Trump didn’t have to do any of this,” said Curt Mills, the executive director of American Conservative magazine. “The president has chosen to humiliate many of his earliest and most ardent supporters and make his 2024 argument that he headed ‘the pro-peace ticket’ a bad joke.”
The United States’ record of military intervention over the past two decades has been uneven at best. Campaigns in Afghanistan, Iraq and Libya were initially framed as decisive shows of American power, but each ultimately unraveled into prolonged instability at a cost of thousands of lives and trillions of dollars. Those conflicts also deepened public skepticism about open-ended foreign wars.
Still, some allies who share ideological reservations are urging unity now that the strikes are underway.
“Once our troops are in the field fighting, the time to debate the need for war is over,” said Steve Cortes, a former Trump adviser. “Every American should pray for their safety and cheer on their successes in battle.”
While more traditional conservative figures on the Hill, like House Speaker Mike Johnson, are voicing support for the president’s actions, other more nationalist-populist leaders who have come to prominence in the age of Trump are more sharply critical.
Former Rep. Marjorie Taylor-Greene, in a post on X, derided the strikes as “America Last,” and said that it “feels like the worst betrayal this time because it comes from the very man and the admin who we all believed was different and said no more.”
“Now, America is going to be force fed and gas lighted all the ‘noble’ reasons the American ‘Peace’ President and Pro-Peace administration had to go to war once again this year, after being in power for only a year,” Taylor-Greene wrote. “Head-spinning, but maga.”
Rep. Thomas Massie (R-Ky.), who as of late has found more friends on the left than the right, said that he would work with Rep. Ro Khanna (D-Ca.) to force a congressional vote on war with Iran, an unusual cross-party alignment that underscores the unease on both ends of the ideological spectrum.
“I am opposed to this War,” Massie said on X. “This is not ‘America First.’”
Still, early defenses of the Iran strike from other Trump allies usually wary of foreign entanglements shows how the administration and other Republicans are likely to try to sell the military action to the American people. They note that the president has emphasized the limited American footprint on the ground compared with past wars and insisted this is not an open-ended conflict driven by ideology.
“I think the president will have broad support for this. This isn’t an open-ended conflict for ideological reasons. The president is targeting key Iranian capabilities that threaten U.S. interests. I think most members of the America First movement will support this strategy,” said Alex Gray, who served as National Security Council chief of staff and deputy assistant to the president during the first Trump administration. “There is always unpredictability in these things, but I think the president is setting expectations appropriately.”
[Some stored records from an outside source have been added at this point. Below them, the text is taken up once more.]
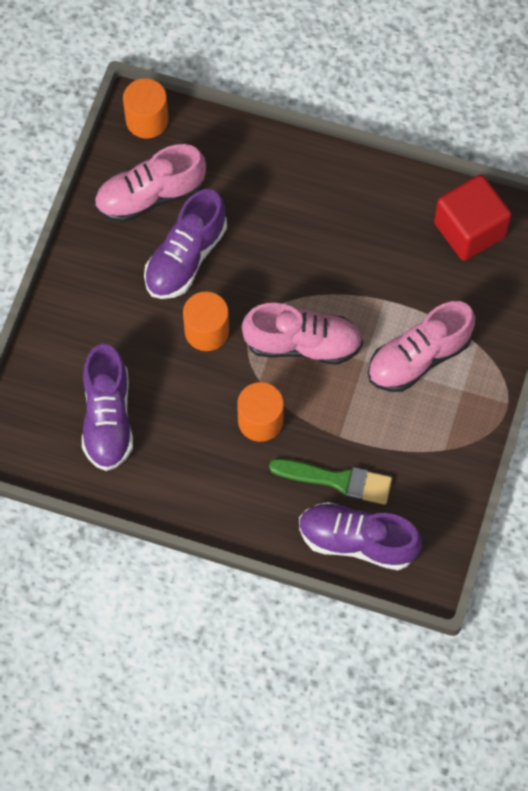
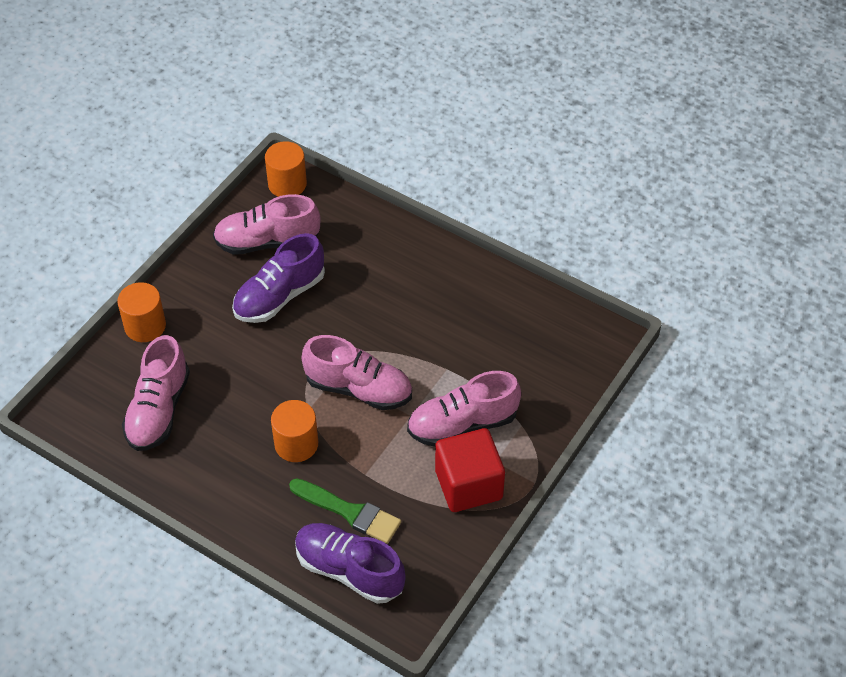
camera: 15 degrees right, 15 degrees down
purple shoe [82,344,133,471] -> pink shoe [122,335,190,451]
orange cylinder [183,291,229,351] -> orange cylinder moved to [117,282,166,342]
red cube [434,174,512,261] -> red cube moved to [435,428,505,512]

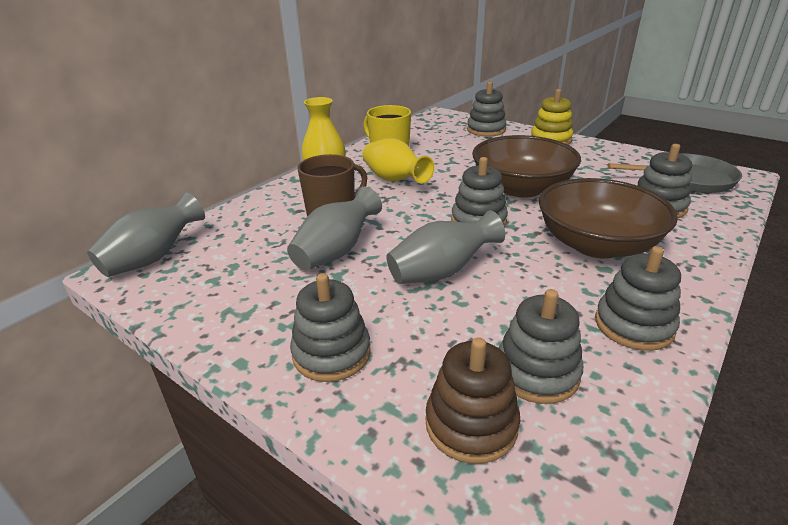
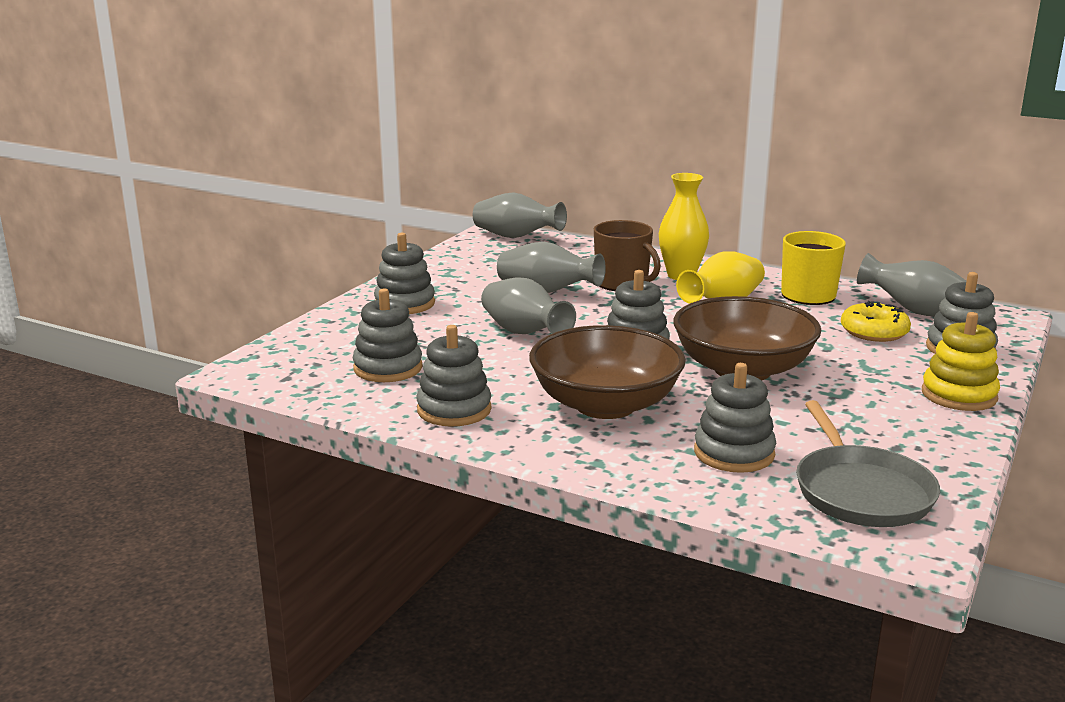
camera: 80 degrees right, 10 degrees down
brown stacking toy [426,337,520,464] -> none
none -> yellow donut [841,301,911,342]
none -> grey vase [857,253,966,316]

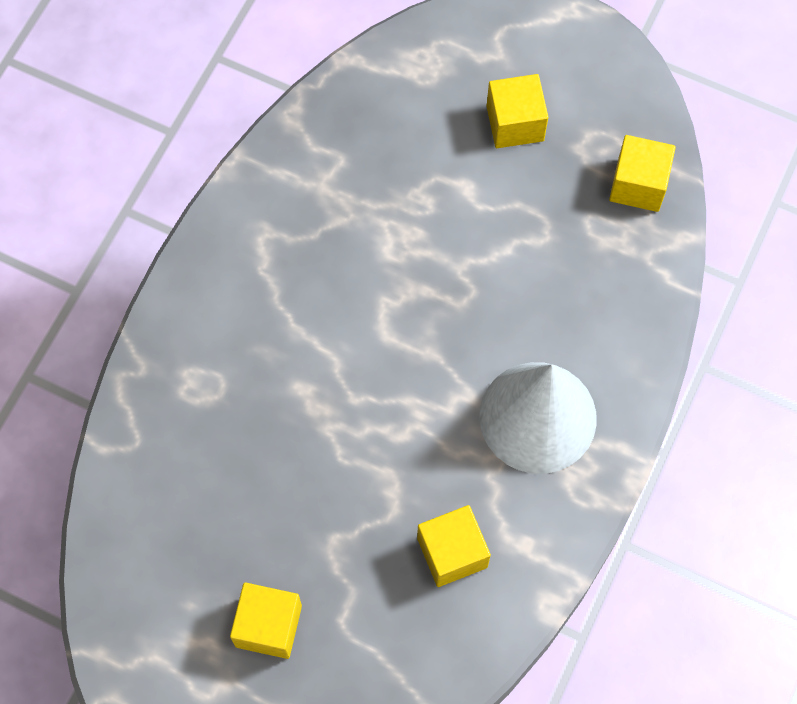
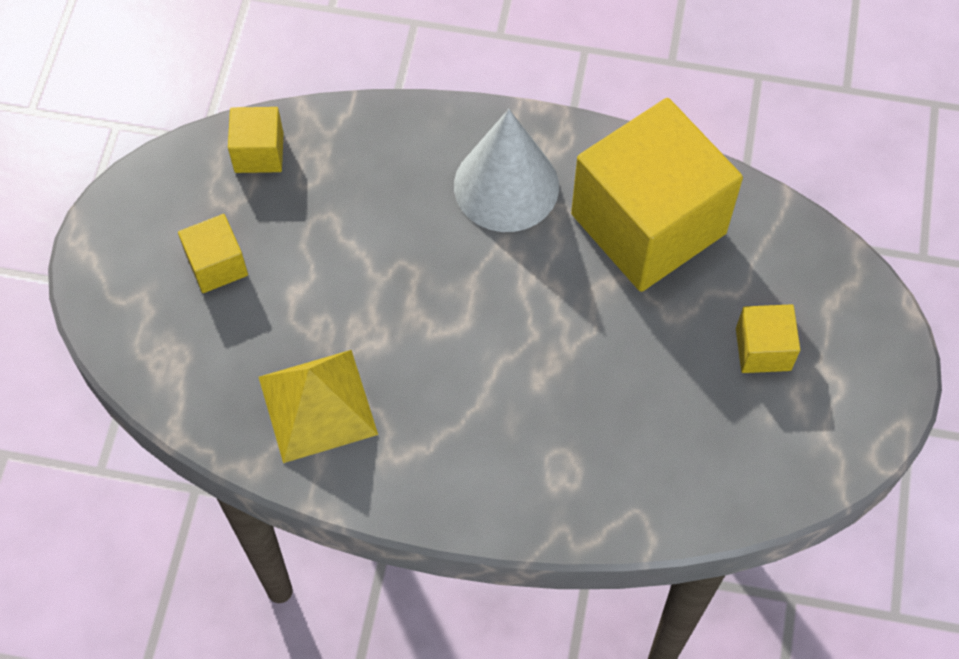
camera: 105 degrees left, 5 degrees down
yellow cube [417,505,491,587] -> yellow cube [571,98,743,292], size x2.32
none -> yellow pyramid [259,350,378,463]

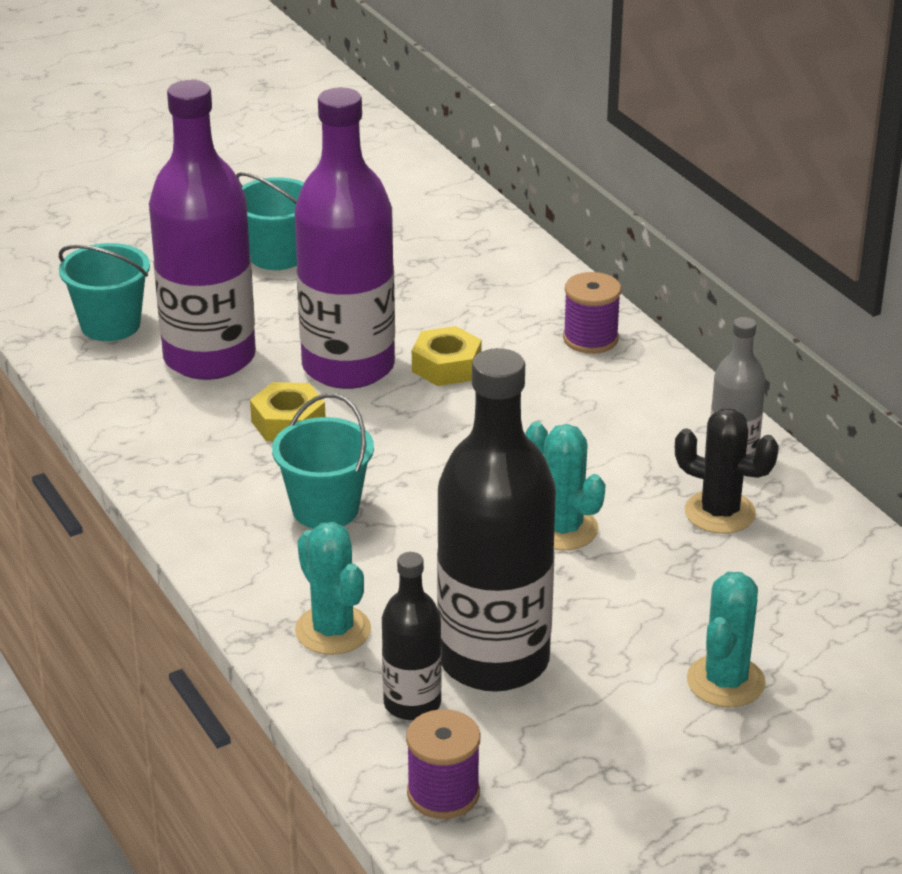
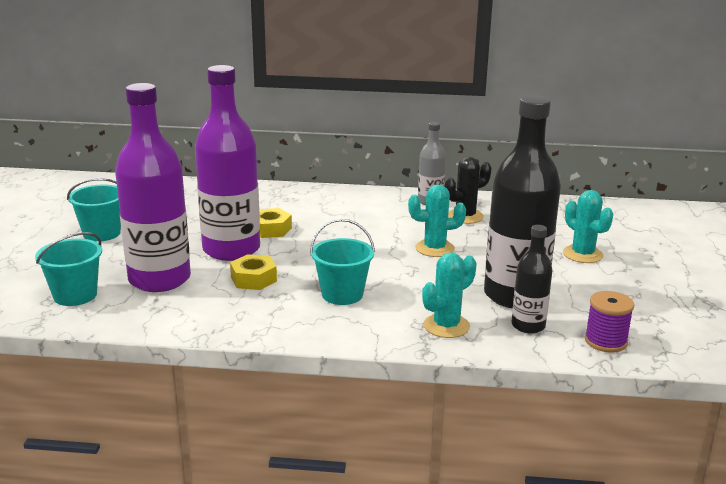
camera: 55 degrees left, 10 degrees down
turquoise cactus [295,522,371,655] -> turquoise cactus turned 45 degrees counterclockwise [422,252,477,338]
purple spool [563,272,621,354] -> none

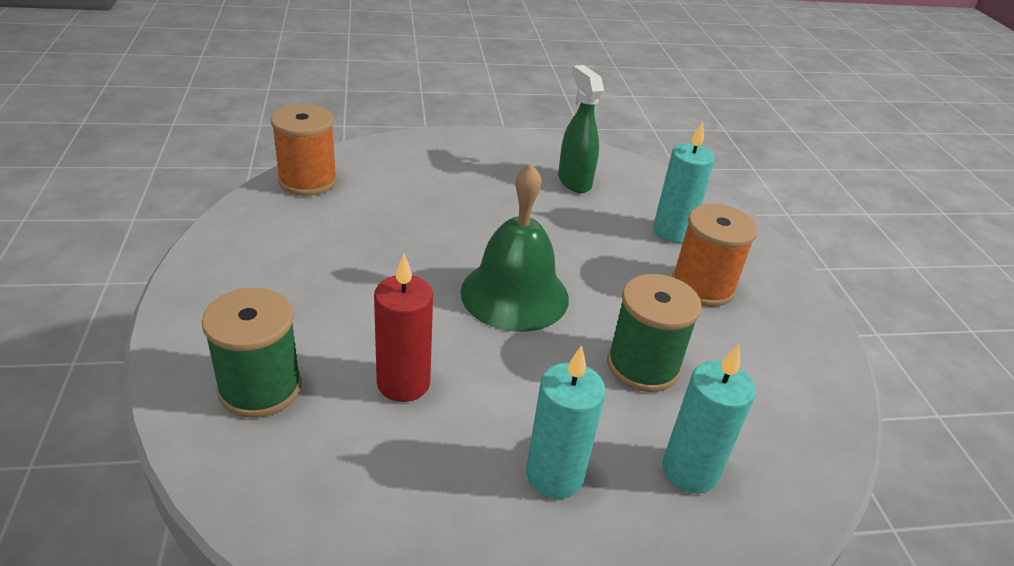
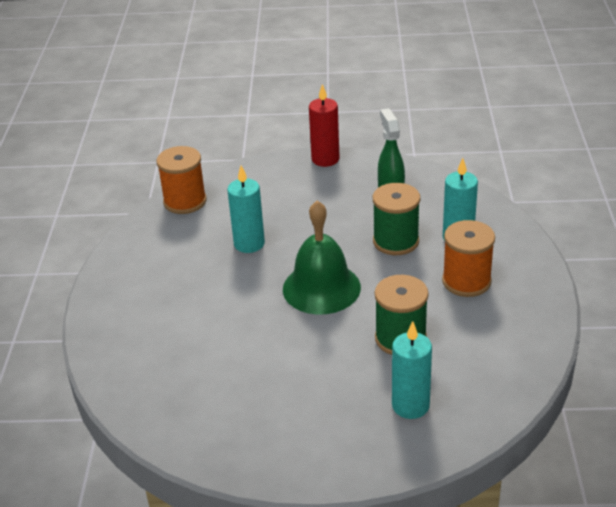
camera: 15 degrees right, 0 degrees up
green spool [202,288,302,418] -> green spool moved to [373,183,420,255]
red candle [374,254,433,402] -> red candle moved to [309,84,339,167]
turquoise candle [526,345,606,499] -> turquoise candle moved to [227,166,265,253]

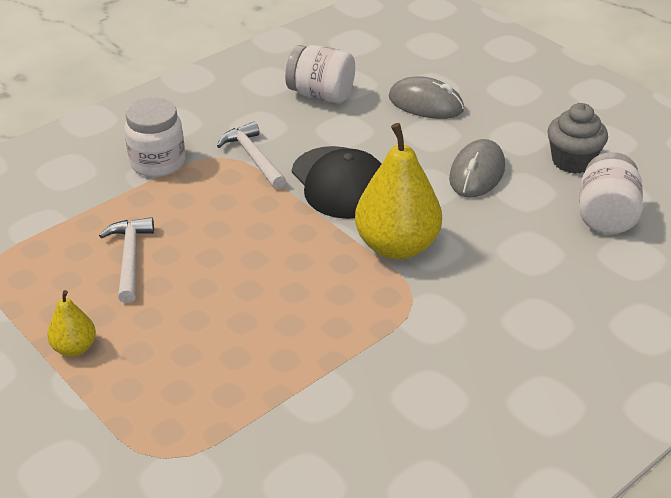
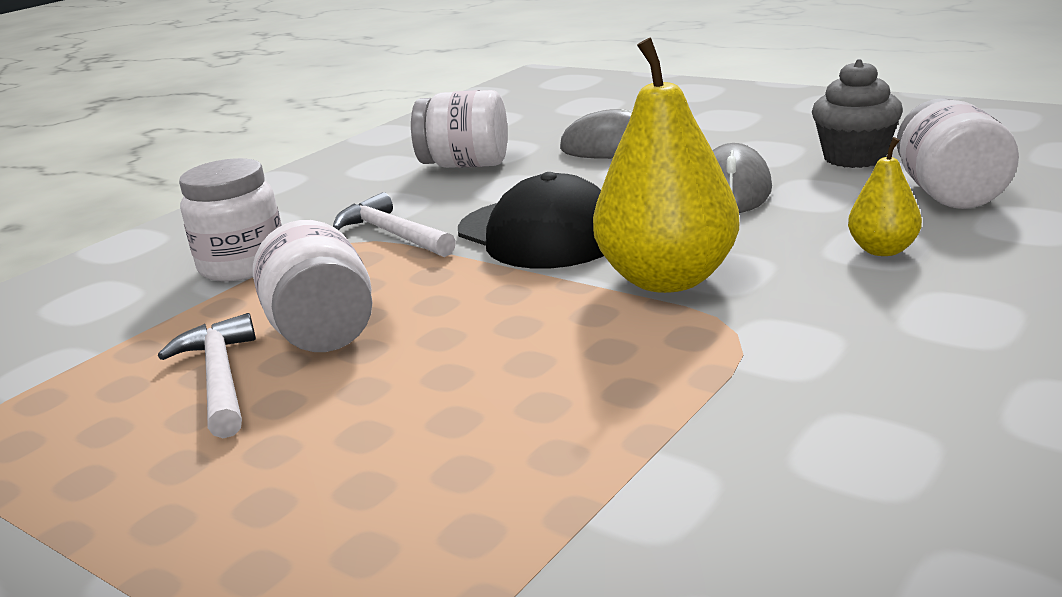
camera: 10 degrees left, 15 degrees down
yellow pear [47,290,96,356] -> yellow pear moved to [848,137,922,256]
none -> white jar [253,220,373,352]

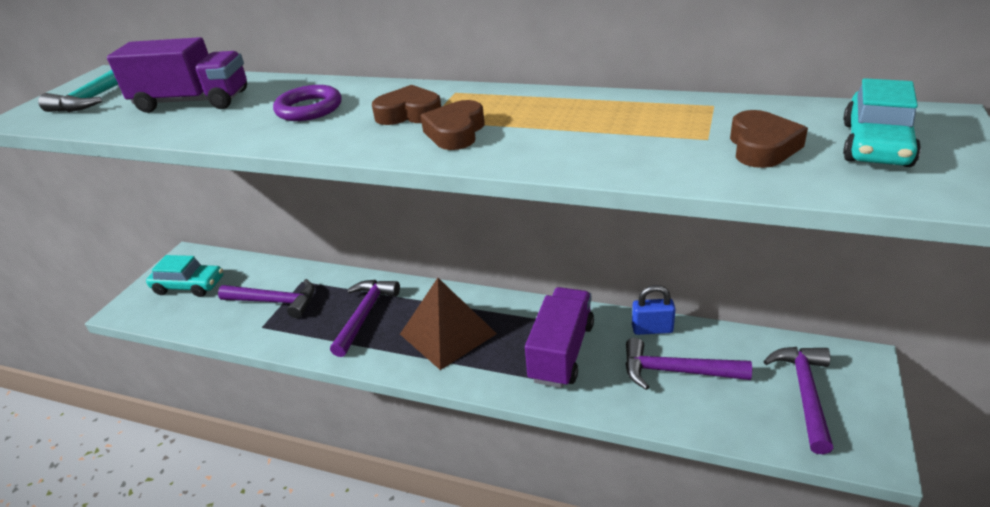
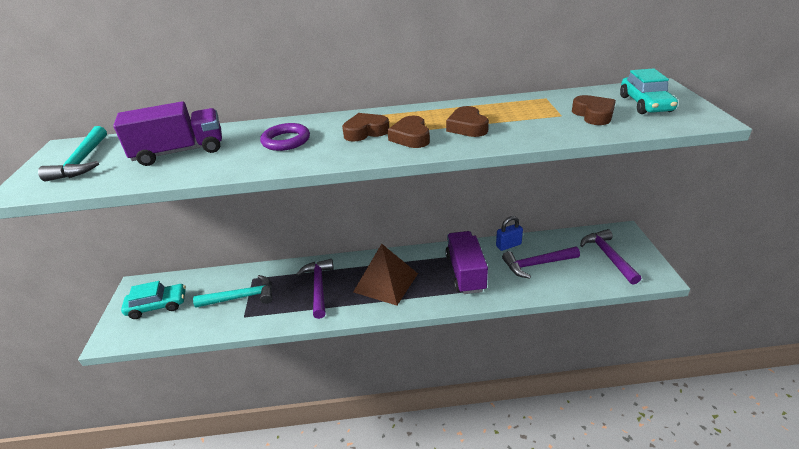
camera: 25 degrees left, 0 degrees up
purple hammer [218,279,315,318] -> turquoise hammer [193,275,272,308]
none -> brown heart [446,106,489,137]

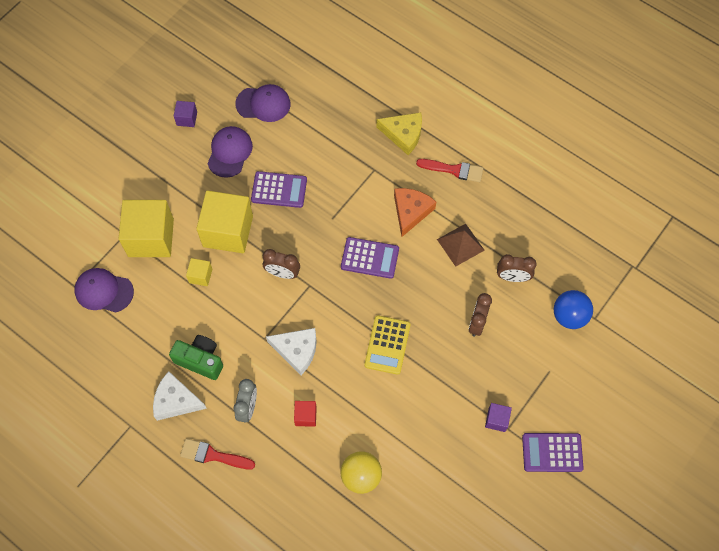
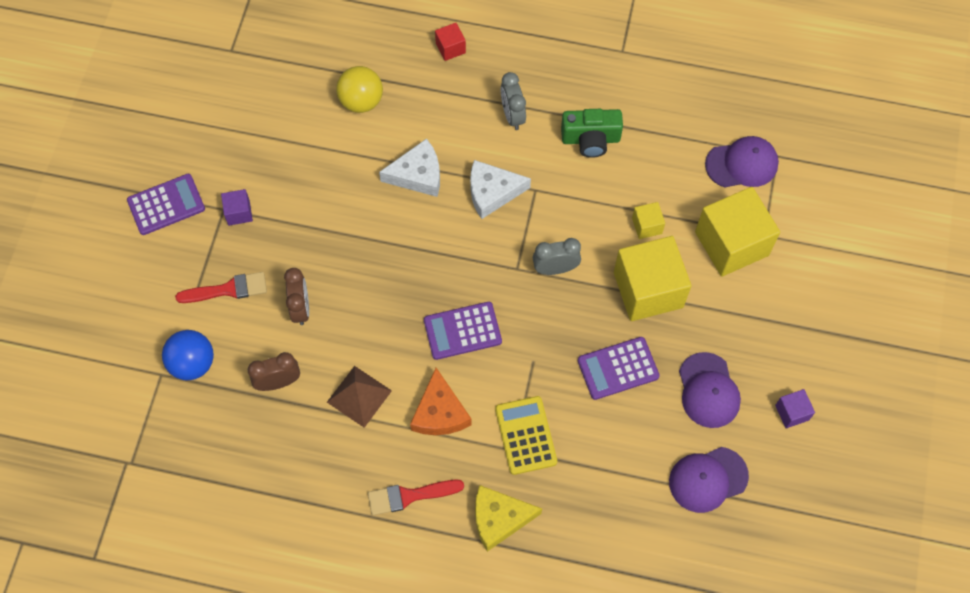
camera: 155 degrees right, 0 degrees up
white cheese [153,371,207,421] -> white cheese moved to [379,138,440,197]
red brush [180,439,255,469] -> red brush moved to [175,272,267,303]
brown clock [263,249,300,279] -> grey clock [533,238,581,275]
red cube [294,401,317,427] -> red cube moved to [435,23,466,61]
yellow calculator [364,315,411,375] -> yellow calculator moved to [495,396,557,475]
Another person close to the White House, granted anonymity to share their candid assessment, added that the “president hates war. He obviously believes it’s something that has to be done for lasting peace.”
At the same time, Trump’s political operation is also moving swiftly to tamp down dissent. Chris LaCivita, one of the president’s top campaign hands, swiftly fired back at Massie’s criticism.
"Thomas Massie is a self loathing dope that will find work soon as the newest cast member on 'The View,’” LaCivita told POLITICO.
And some of the president’s supporters see the strikes not as a departure from his foreign policy but as an extension of it. The Iran strikes come a little less than two months after the U.S. conducted a military operation to oust Venezuelan dictator Nicolás Maduro and comes as Trump teases a “friendly takeover” of Cuba.
“If we take out Maduro, then the Mullahs, then Cuba — will be absolutely cathartic and the greatest foreign policy sequence in modern American history,” said one White House ally, also granted anonymity to speak frankly. “Talk about a legacy of strength, deterrence, and moral clarity.”
Diana Nerozzi contributed to this report.